The three-step process
1- Extracting the ore
GCO extracts the sand from a stretch of dunes along the Atlantic coast, within a concession that is 106 km long and around 4 km wide. A dredger operates in an artificial basin in the area where the deposit is located, moving around 7 to 13 kilometers a year.
Measuring 50 meters in length and 16.5 meters in width, the dredger has an extraction capacity of up to 7,000 tons of sand per hour, the largest in the world. It is constantly in operation, moving forward and laterally around the mining basin. The rotating blade mounted on the front of the dredger sinks to a depth of 7 meters under the water, while the ore is sucked up by the main pump, which measures 1.2 meters in diameter.
The decision to use industrial equipment (the dredger and separation plant) much larger than normal was the only solution to make the deposit economical, due to its low mineral sand content.
710 direct jobs and 820 subcontracting jobs
To keep its facilities running, GCO has 710 direct employees and 820 subcontracted workers, most of whom come from neighboring rural communities.
The positions are highly varied, including miners, environmentalists, IT specialists, and laboratory assistants, as well as electricians, mechanics, and technicians.
There are also some support roles for the workers’ camp (food service, laundry, etc.).
Why do mineral sands exist?
For millions of years, igneous and metamorphic rock in Africa was altered and eroded, while grains of quartz and other minerals (including, rutile, leucoxene, ilmenite, and zircon) were washed out by strong rain and turbulent river water before reaching the sea, where the waves brought them to the beach. The heaviest ones stayed, while the lighter grains of quartz went back out to sea. The repetition of this process over millions of years has created a large deposit of mineral sands on the beach. As the coastline moved further inland, the deposit was burrowed deeper or was stabilized in the form of black dunes.
The stretch of mineral sands in Diogo is low in mineral content (around 1.5%), which is why oversized equipment was chosen to make the deposit economical.
2- Preparing the mineral products
Once extracted, the sand is transferred through an intake hose to the largest Wet Concentration Plant (WCP) in the world, which is located in the same basin.
The sand undergoes a series of physical processes – with no chemical additives – in a floating trommel-type pre-concentrator, hydrocyclones, and spiral concentrators. These operations separate the mineral sands into zircon, ilmenite, leucoxene, and rutile. The lightest sand is discharged as waste at the other end of the basin, where it is used to reshape the landscape as close as possible to its original state.
The heavy mineral concentrate is then transported to the Mineral Separation Plan (MSP), which itself comprises several different units, one for each product: zircon, ilmenite, leucoxene, and rutile. Different operations are performed here at a high temperature, before the products are sifted and electrostatically and magnetically separated.
The industrial site is powered by a 36MW plant in order to keep all of the industrial units up and running.
A socially responsible company, GCO has made water preservation a top priority in order to meet the needs of its industrial facilities and its workers in the camp. To this end, it employs two wastewater treatment plants, one with a biological treatment process and another with a natural treatment process.
Given the risks to public health and the dangers posed by air and groundwater contamination, the Environment Department also educates the local communities about wastewater risks. It also provides them with a water management system, in collaboration with municipal authorities. The retreated wastewater may then be re-used for market-garden crops.
Read: Our commitments
3- Transporting the commercial products
The commercial products are shipped by train to Mékhé Station, where a GCO team handles transport to the Port of Dakar. Every year, around 600,000 tons of ilmenite are transported in hopper cars from the production site to the Senegalese capital, then to our customers around the world. As for the zircon, rutile, and leucoxene, around 100,000 tons are transported in leak-proof containers over the course of one year.

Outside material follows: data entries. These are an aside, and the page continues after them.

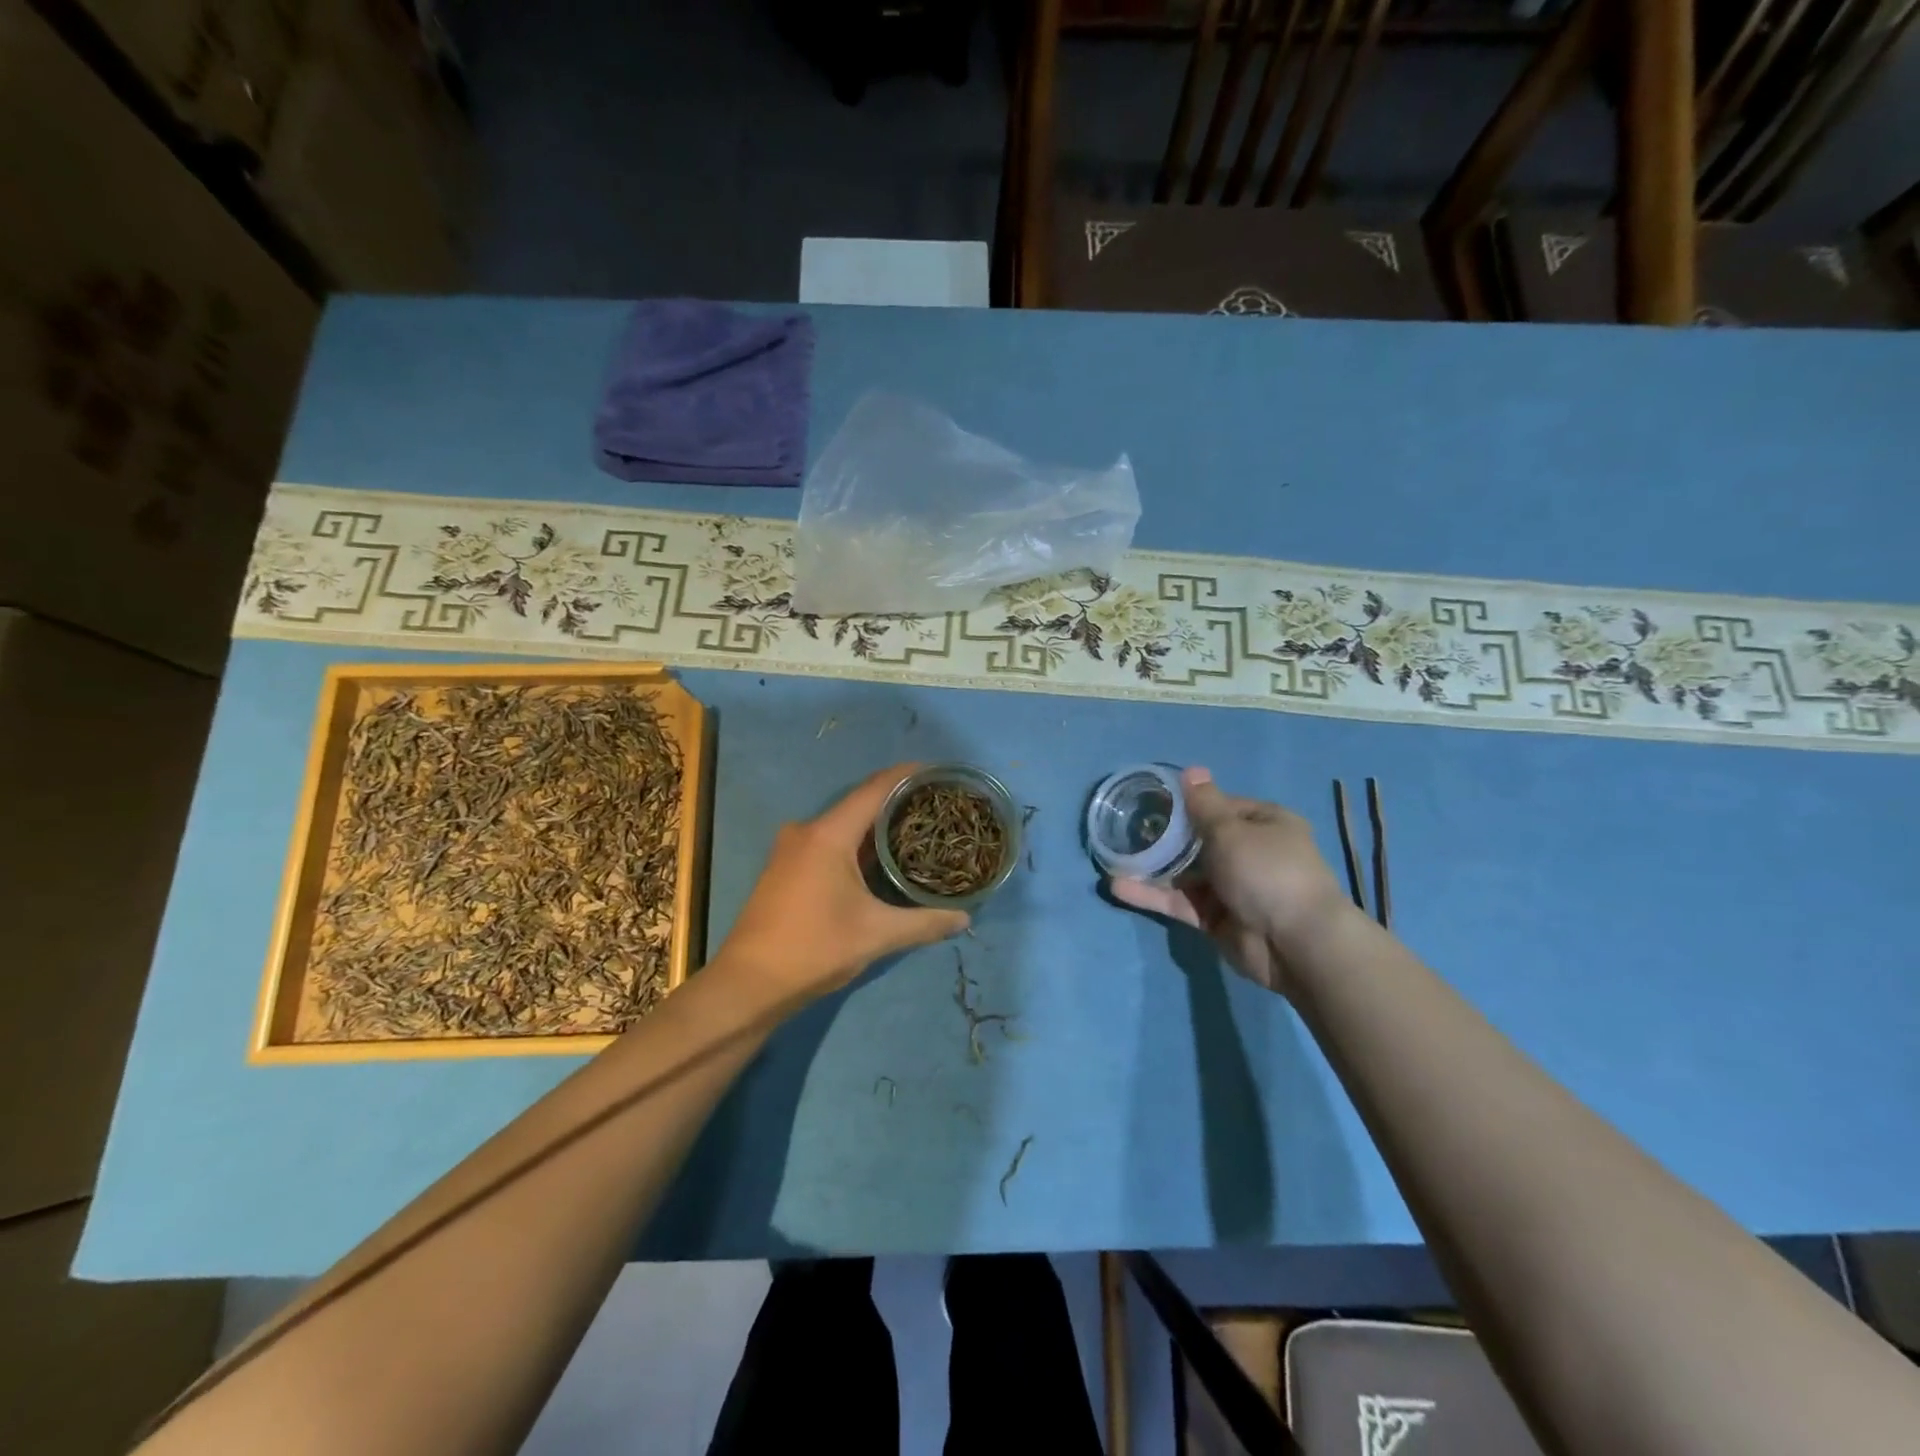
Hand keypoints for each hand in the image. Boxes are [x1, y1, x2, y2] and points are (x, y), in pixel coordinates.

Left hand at [717, 764, 969, 1000]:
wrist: (748, 984)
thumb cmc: (814, 949)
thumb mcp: (876, 935)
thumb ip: (924, 923)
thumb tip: (965, 917)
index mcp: (828, 834)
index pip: (875, 789)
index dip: (907, 775)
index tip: (939, 772)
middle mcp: (807, 831)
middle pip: (860, 803)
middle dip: (898, 801)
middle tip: (937, 806)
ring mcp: (792, 849)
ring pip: (844, 824)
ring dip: (877, 825)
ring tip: (918, 829)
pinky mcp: (786, 868)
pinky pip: (830, 842)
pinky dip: (858, 843)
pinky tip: (882, 858)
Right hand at [1109, 766, 1349, 994]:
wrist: (1296, 944)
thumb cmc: (1267, 871)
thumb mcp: (1231, 830)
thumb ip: (1203, 804)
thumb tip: (1192, 770)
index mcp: (1264, 823)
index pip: (1219, 807)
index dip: (1187, 804)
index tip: (1151, 801)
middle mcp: (1249, 853)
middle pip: (1198, 840)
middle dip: (1164, 837)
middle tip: (1125, 829)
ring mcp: (1231, 888)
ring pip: (1184, 874)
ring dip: (1152, 868)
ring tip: (1112, 859)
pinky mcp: (1215, 919)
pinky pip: (1180, 902)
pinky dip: (1152, 896)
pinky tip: (1118, 887)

GCO is able to ship its commercial products efficiently using extensive port and storage infrastructure, including a 27-meter-tall warehouse with 9,200 square meters of space used to store ilmenite. Likewise, a 22km section of track was built to connect the MSP to Meckhé Station, itself connected to the railroad line to Dakar, for which GCO was partly granted the concession by the Senegalese government.
From the outset, rail lines were chosen to conduct transport between the MSP and Dakar (with connections in Mékhé, Tivaouane, and Thiès) in order to minimize the risk to local communities. In light of this, an ambitious modernization program was launched to make transportation safer for these communities.